Most riders would be surprised at what they can ride their adventure bike up. That near-vertical face you’re staring at out on the trail is easier to conquer than you think. You just need to believe it


Experienced riders will attack a steep face without too much thought — they’ll pick a line on their approach and just commit to it. If you aren’t quite at that confidence level yet, stop at the base and have a good look at the different line options you have. You want to find a line that’s as smooth as possible and doesn’t have any big edges halfway up that will cause your wheels to leave the ground.

Building momentum on the approach to the face is important but it’s not about hitting it as fast as you can. If you approach too quickly, the bike will G-out hard when you hit the face and can actually almost preload you backwards, causing your wheels to leave the ground and all momentum to be lost. You need enough speed to help you up the face but not so much it causes you problems; 99 per cent of the time you’ll be in first gear on an adventure bike for this type of obstacle. If you’re in too high a gear it will be very easy to stall the bike, especially at the top of the incline.

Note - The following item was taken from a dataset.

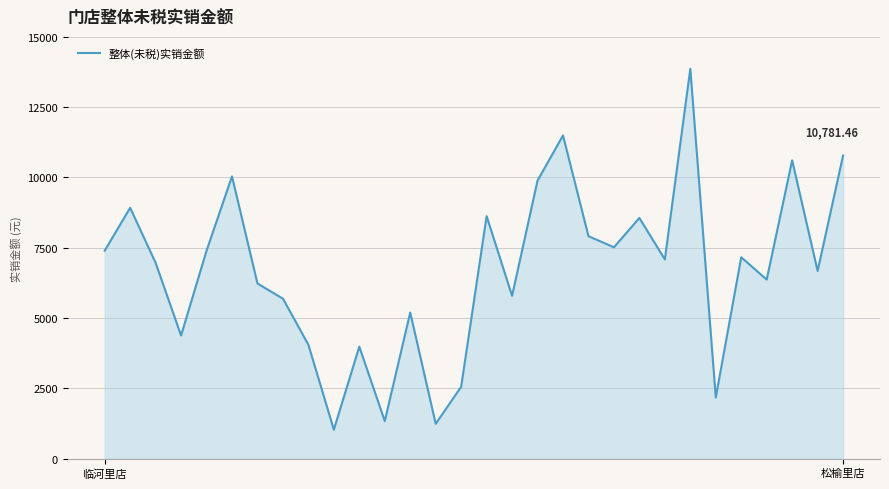

What is the difference between the maximum and minimum values?

12835.2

This is the key. The incorrect body position will cause the front wheel to rise and possibly flip you over onto your back. This is all about adjusting your body position as the bike changes angle to keep your weight distribution central. You can see that the rider allows the bike to move towards them as they ride up the face; the handlebars are in near their waist. Take note of the angle their upper body is at compared to level ground: it’s almost perpendicular, or 90 degrees to flat ground. If you don’t let the bike come towards you as it changes angle, your upper body would be about 45 degrees further back than it is in the photo. If that was the case you can imagine how much weight would be leveraging out over the rear of the bike — the front wheel would lift over backwards in no time.

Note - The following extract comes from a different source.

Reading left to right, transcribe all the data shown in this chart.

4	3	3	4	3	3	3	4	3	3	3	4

Once you’re on the face, maintaining traction is almost totally up to your throttle and clutch control. If it’s a shorter face, this isn’t as critical as your momentum will get you the majority of the way up there. On longer climbs, you’ll need to maintain that momentum and that requires some sharp skills with your controls. You should have one or two fingers over the clutch lever and be using it to smooth out any throttle application you need. If you simply rely on turning the throttle and you need to apply power, there’s a very good chance it will result in wheel spin when the bike is on this angle.